- Supplied data -
______________________________

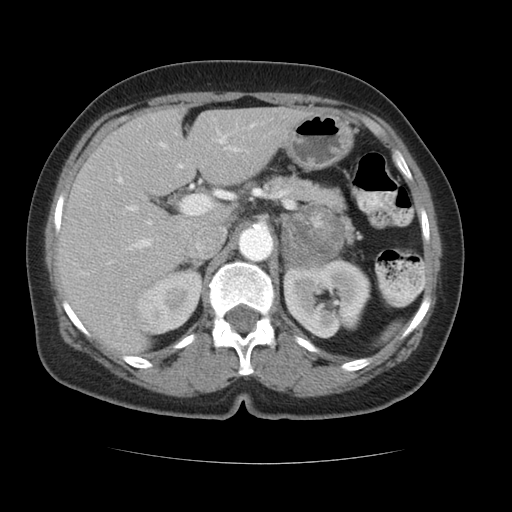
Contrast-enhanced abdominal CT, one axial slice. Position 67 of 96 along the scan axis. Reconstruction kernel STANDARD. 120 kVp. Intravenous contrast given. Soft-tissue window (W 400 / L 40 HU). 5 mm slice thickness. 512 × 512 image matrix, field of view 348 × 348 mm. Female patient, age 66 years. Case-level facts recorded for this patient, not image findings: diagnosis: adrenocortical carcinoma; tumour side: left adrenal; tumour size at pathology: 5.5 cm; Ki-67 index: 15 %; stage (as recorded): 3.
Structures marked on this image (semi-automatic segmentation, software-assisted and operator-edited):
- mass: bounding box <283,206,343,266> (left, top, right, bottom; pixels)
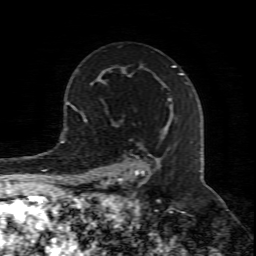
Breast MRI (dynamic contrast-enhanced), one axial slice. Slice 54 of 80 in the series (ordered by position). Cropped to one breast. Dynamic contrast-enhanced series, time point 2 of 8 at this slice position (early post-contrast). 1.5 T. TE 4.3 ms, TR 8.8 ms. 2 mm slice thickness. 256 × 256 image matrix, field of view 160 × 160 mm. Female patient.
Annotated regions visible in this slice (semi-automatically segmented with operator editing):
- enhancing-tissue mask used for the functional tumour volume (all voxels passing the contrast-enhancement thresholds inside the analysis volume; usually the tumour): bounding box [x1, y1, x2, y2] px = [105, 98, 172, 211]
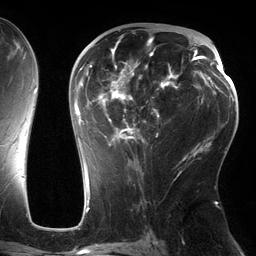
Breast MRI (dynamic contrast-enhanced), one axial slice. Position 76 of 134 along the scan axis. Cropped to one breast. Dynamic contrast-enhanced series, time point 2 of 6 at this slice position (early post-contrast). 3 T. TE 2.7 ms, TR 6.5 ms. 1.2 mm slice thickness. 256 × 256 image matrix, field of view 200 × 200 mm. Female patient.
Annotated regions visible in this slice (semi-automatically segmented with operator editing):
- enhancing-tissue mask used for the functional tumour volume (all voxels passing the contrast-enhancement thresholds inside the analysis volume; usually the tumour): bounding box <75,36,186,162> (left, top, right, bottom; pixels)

______________________________

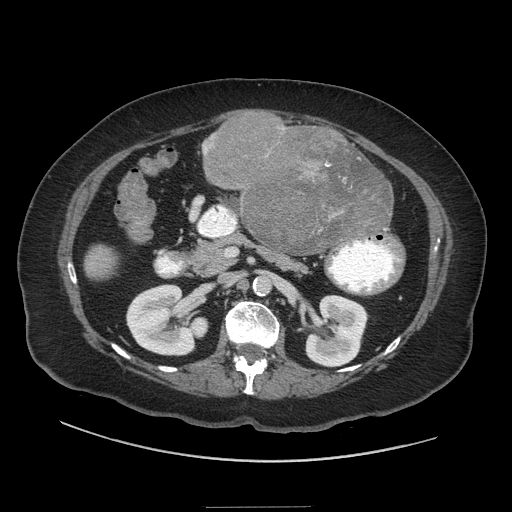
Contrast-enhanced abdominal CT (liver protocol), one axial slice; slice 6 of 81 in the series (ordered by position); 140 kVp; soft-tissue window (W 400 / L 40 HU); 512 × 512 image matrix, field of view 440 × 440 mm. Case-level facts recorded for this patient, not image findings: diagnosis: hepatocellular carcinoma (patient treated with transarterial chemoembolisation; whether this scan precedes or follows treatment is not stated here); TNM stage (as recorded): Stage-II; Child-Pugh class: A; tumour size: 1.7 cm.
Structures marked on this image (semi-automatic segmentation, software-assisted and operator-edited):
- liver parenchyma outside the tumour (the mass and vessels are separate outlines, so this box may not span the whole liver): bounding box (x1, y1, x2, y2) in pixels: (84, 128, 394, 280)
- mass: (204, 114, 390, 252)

______________________________

- Exercise details -
How many of the lines in the data above carry the word "ordered"? Say the number and nothing else.

- Task answer -
2